I believe that I am merely a “program” and that similar programs run every animal and living thing on earth.
I have originated, like everything else, in a complex “program” not so very different conceptually from that on my computer which can evolve cellular automata:
“a set of units in a mathematical model which have simple rules governing their replication and destruction, used to model complex systems composed of simple units such as living things or parallel processors.”
Buddhism has considered such deep philosophical questions for over two and a half millennia and science is beginning to lead us to the same conclusions as this ancient thought system.
Put simply, to the Buddhists reality is an illusion and so is our sense of self. The concept is remarkably similar to Stephen Wolfram’s ideas.
The world and everything in it is mere deterministic cause and effect. An endless series of chemical reactions which has woven the fantastic complexity we see all around us from a few basic and simple rules.
The Buddha’s Anattalakkhana Sutta states:
“Every consciousness is to be seen as it actually is with right discernment as: ‘This is not mine. This is not my self. This is not what I am.'”
Researchers in consciousness such as Giulio Tononi are coming to the conclusion that consciousness is simply what you get when something, some object is sufficiently complex. His Integrated Information Theory seeks to measure such complexity.

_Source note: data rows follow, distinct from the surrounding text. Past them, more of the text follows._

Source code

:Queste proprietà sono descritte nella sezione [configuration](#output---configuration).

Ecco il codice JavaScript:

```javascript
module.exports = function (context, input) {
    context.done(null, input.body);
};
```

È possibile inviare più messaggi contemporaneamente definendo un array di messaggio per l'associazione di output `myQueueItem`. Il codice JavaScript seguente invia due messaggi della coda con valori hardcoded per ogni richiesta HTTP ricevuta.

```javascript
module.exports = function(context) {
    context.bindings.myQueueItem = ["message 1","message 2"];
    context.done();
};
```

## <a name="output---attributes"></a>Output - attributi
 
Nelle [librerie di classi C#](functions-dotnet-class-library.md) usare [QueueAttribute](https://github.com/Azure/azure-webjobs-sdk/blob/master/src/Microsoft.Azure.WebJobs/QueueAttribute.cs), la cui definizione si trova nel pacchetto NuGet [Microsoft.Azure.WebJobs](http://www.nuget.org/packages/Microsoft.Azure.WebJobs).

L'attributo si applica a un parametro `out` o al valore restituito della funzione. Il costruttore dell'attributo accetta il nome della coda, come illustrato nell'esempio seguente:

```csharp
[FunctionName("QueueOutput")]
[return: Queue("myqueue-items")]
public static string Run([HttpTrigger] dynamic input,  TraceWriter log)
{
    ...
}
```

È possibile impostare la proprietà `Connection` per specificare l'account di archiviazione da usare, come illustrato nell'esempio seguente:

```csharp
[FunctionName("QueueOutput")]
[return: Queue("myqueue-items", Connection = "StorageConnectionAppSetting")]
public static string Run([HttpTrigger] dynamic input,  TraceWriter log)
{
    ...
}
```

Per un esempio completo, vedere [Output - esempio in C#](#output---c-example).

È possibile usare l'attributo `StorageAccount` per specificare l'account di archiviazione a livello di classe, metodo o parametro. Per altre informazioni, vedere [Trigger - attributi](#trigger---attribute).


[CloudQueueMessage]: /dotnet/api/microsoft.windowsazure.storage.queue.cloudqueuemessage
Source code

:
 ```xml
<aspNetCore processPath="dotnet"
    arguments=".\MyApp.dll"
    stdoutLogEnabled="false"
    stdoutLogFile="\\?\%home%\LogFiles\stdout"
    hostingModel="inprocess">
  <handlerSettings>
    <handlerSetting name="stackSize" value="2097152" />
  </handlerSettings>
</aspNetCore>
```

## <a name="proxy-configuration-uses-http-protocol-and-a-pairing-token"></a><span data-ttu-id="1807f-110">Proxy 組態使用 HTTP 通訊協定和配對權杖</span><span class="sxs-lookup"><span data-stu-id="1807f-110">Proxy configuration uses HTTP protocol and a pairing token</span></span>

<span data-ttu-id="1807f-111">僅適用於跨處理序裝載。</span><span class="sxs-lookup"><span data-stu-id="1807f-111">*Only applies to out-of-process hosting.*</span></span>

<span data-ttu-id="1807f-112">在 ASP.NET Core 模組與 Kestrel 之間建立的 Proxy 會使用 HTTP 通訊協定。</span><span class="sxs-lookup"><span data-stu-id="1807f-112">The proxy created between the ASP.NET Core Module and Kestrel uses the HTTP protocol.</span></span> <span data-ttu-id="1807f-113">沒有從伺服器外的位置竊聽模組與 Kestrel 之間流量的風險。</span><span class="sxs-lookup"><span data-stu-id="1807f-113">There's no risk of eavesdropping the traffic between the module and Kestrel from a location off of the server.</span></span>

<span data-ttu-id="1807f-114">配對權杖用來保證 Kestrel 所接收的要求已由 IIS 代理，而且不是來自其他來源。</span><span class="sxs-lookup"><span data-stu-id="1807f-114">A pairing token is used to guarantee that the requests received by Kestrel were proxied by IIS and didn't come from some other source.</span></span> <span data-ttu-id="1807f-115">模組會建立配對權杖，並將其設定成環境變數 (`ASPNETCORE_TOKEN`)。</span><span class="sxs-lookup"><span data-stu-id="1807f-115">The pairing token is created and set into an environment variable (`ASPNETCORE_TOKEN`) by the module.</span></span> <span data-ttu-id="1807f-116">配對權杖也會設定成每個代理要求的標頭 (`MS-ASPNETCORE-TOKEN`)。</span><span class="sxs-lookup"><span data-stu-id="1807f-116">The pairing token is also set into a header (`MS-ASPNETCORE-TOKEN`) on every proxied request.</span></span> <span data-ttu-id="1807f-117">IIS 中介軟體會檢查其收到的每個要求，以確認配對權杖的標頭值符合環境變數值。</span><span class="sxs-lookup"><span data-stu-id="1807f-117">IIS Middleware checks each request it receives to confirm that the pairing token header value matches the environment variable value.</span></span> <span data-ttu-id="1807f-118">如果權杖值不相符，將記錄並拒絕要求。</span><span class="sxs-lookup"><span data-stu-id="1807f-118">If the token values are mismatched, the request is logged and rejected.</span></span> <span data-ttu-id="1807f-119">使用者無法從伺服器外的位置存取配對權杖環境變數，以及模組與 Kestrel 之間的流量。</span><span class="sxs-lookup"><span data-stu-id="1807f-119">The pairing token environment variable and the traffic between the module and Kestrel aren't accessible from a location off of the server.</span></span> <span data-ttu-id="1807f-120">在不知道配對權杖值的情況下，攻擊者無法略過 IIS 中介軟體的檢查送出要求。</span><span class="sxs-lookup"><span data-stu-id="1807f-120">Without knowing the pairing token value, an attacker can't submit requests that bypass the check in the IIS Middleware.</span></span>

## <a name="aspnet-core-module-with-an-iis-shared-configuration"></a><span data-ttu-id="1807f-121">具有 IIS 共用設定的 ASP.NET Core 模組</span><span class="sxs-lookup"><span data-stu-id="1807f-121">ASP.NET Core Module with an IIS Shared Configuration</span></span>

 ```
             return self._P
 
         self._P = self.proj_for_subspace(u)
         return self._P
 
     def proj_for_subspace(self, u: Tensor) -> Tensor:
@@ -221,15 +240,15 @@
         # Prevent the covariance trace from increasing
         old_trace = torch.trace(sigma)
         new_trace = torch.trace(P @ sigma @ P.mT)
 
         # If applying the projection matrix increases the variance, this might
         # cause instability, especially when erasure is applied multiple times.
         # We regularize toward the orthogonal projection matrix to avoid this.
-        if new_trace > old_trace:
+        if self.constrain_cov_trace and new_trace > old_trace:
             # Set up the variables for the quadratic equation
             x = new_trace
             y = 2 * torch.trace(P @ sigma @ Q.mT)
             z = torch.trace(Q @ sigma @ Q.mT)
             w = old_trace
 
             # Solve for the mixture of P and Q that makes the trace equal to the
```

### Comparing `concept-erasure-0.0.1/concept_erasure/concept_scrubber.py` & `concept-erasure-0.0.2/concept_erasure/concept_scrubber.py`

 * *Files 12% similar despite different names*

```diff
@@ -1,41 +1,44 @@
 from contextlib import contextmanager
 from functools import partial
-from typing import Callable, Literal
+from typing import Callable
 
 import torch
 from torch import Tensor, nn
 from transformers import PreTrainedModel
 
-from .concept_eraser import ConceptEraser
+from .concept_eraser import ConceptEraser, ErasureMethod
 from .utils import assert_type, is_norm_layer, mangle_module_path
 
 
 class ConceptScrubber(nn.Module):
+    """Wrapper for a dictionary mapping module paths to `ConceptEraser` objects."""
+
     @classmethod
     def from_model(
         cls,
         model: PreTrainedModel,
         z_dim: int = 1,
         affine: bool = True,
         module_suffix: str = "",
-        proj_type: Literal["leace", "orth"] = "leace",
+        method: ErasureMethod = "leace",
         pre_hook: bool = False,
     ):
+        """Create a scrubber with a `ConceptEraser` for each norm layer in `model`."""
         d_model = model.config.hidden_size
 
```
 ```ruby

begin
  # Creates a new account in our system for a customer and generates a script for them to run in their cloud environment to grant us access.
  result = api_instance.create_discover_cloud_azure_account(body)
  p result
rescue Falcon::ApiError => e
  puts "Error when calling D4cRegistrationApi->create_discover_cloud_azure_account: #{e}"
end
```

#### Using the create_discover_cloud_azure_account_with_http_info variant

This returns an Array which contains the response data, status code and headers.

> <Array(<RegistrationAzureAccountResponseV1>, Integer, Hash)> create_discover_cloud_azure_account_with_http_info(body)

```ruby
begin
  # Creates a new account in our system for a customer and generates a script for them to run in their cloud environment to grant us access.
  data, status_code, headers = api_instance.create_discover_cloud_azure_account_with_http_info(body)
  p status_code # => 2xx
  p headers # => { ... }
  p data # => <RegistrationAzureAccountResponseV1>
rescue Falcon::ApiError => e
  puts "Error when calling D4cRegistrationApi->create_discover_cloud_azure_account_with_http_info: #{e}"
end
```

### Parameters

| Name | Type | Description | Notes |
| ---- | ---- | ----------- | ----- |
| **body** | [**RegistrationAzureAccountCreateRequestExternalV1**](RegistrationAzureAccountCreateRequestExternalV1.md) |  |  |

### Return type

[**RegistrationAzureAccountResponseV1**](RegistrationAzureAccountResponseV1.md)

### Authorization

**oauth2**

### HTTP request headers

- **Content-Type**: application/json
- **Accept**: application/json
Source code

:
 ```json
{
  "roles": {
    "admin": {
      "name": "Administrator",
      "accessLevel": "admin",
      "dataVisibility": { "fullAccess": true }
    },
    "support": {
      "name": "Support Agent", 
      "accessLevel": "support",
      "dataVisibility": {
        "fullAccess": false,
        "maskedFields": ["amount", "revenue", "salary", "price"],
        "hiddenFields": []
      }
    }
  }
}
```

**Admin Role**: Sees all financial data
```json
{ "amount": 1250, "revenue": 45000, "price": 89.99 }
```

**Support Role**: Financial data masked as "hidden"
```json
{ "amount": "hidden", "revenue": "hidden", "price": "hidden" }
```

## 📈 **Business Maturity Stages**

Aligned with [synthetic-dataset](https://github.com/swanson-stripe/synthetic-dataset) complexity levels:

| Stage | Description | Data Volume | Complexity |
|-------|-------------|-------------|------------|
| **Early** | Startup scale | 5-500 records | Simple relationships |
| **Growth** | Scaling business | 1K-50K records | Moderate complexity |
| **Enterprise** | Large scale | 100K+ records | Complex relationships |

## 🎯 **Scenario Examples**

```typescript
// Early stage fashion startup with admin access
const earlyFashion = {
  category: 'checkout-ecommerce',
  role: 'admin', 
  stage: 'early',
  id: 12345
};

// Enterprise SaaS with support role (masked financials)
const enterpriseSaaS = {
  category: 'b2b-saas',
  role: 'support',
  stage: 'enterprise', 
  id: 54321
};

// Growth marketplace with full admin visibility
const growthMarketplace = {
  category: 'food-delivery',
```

So I may feel that I am “me”. I may feel I have a soul, some separate existence from you or that rock over there. But evidence seems to be mounting that the only difference between myself and that lump of rock is complexity – the way “my” particular atoms are arranged.
And you and I? Similarly arranged atoms of sufficient complexity to have attained the ability to witness the universe. Perhaps Carl Jung’s concept of universal consciousness has legs after all.
My conviction was emphasized recently when “my”personality changed dramatically and most definitively following the ingestion of medicine. I had been on too high a dose and began to feel an abnormal, generalized and most unusual fear. I was a different person, its that simple. My consciousness was different, my outlook, views on life, attitude to everything and everybody were, simply put, different.
And then I cut back on the dose and its frequency and this other “person” disappeared and was replaced by a more recognizable persona.
So there is little in me which is permanent or unchanging. Chemicals can re-arrange my consciousness and replace person A with person B. Probably permanently, given enough persistence, by re-arranging the “code”, the DNA, whatever.
Quite clearly my subjective experience counts for very little except in my own mind. But for what it is worth, I am ever more convinced that we humans are merely collections of matter arranged and re-arranged programatically. As a matter of “faith”, my belief is that as science advances we will be able to rearrange our matter and our program to become whoever or whatever we want.
I will leave aside questions of determinism and free will. We don’t seem to be much further forward on that question than we were in the times of the ancient Greek philosophers. One day at a time?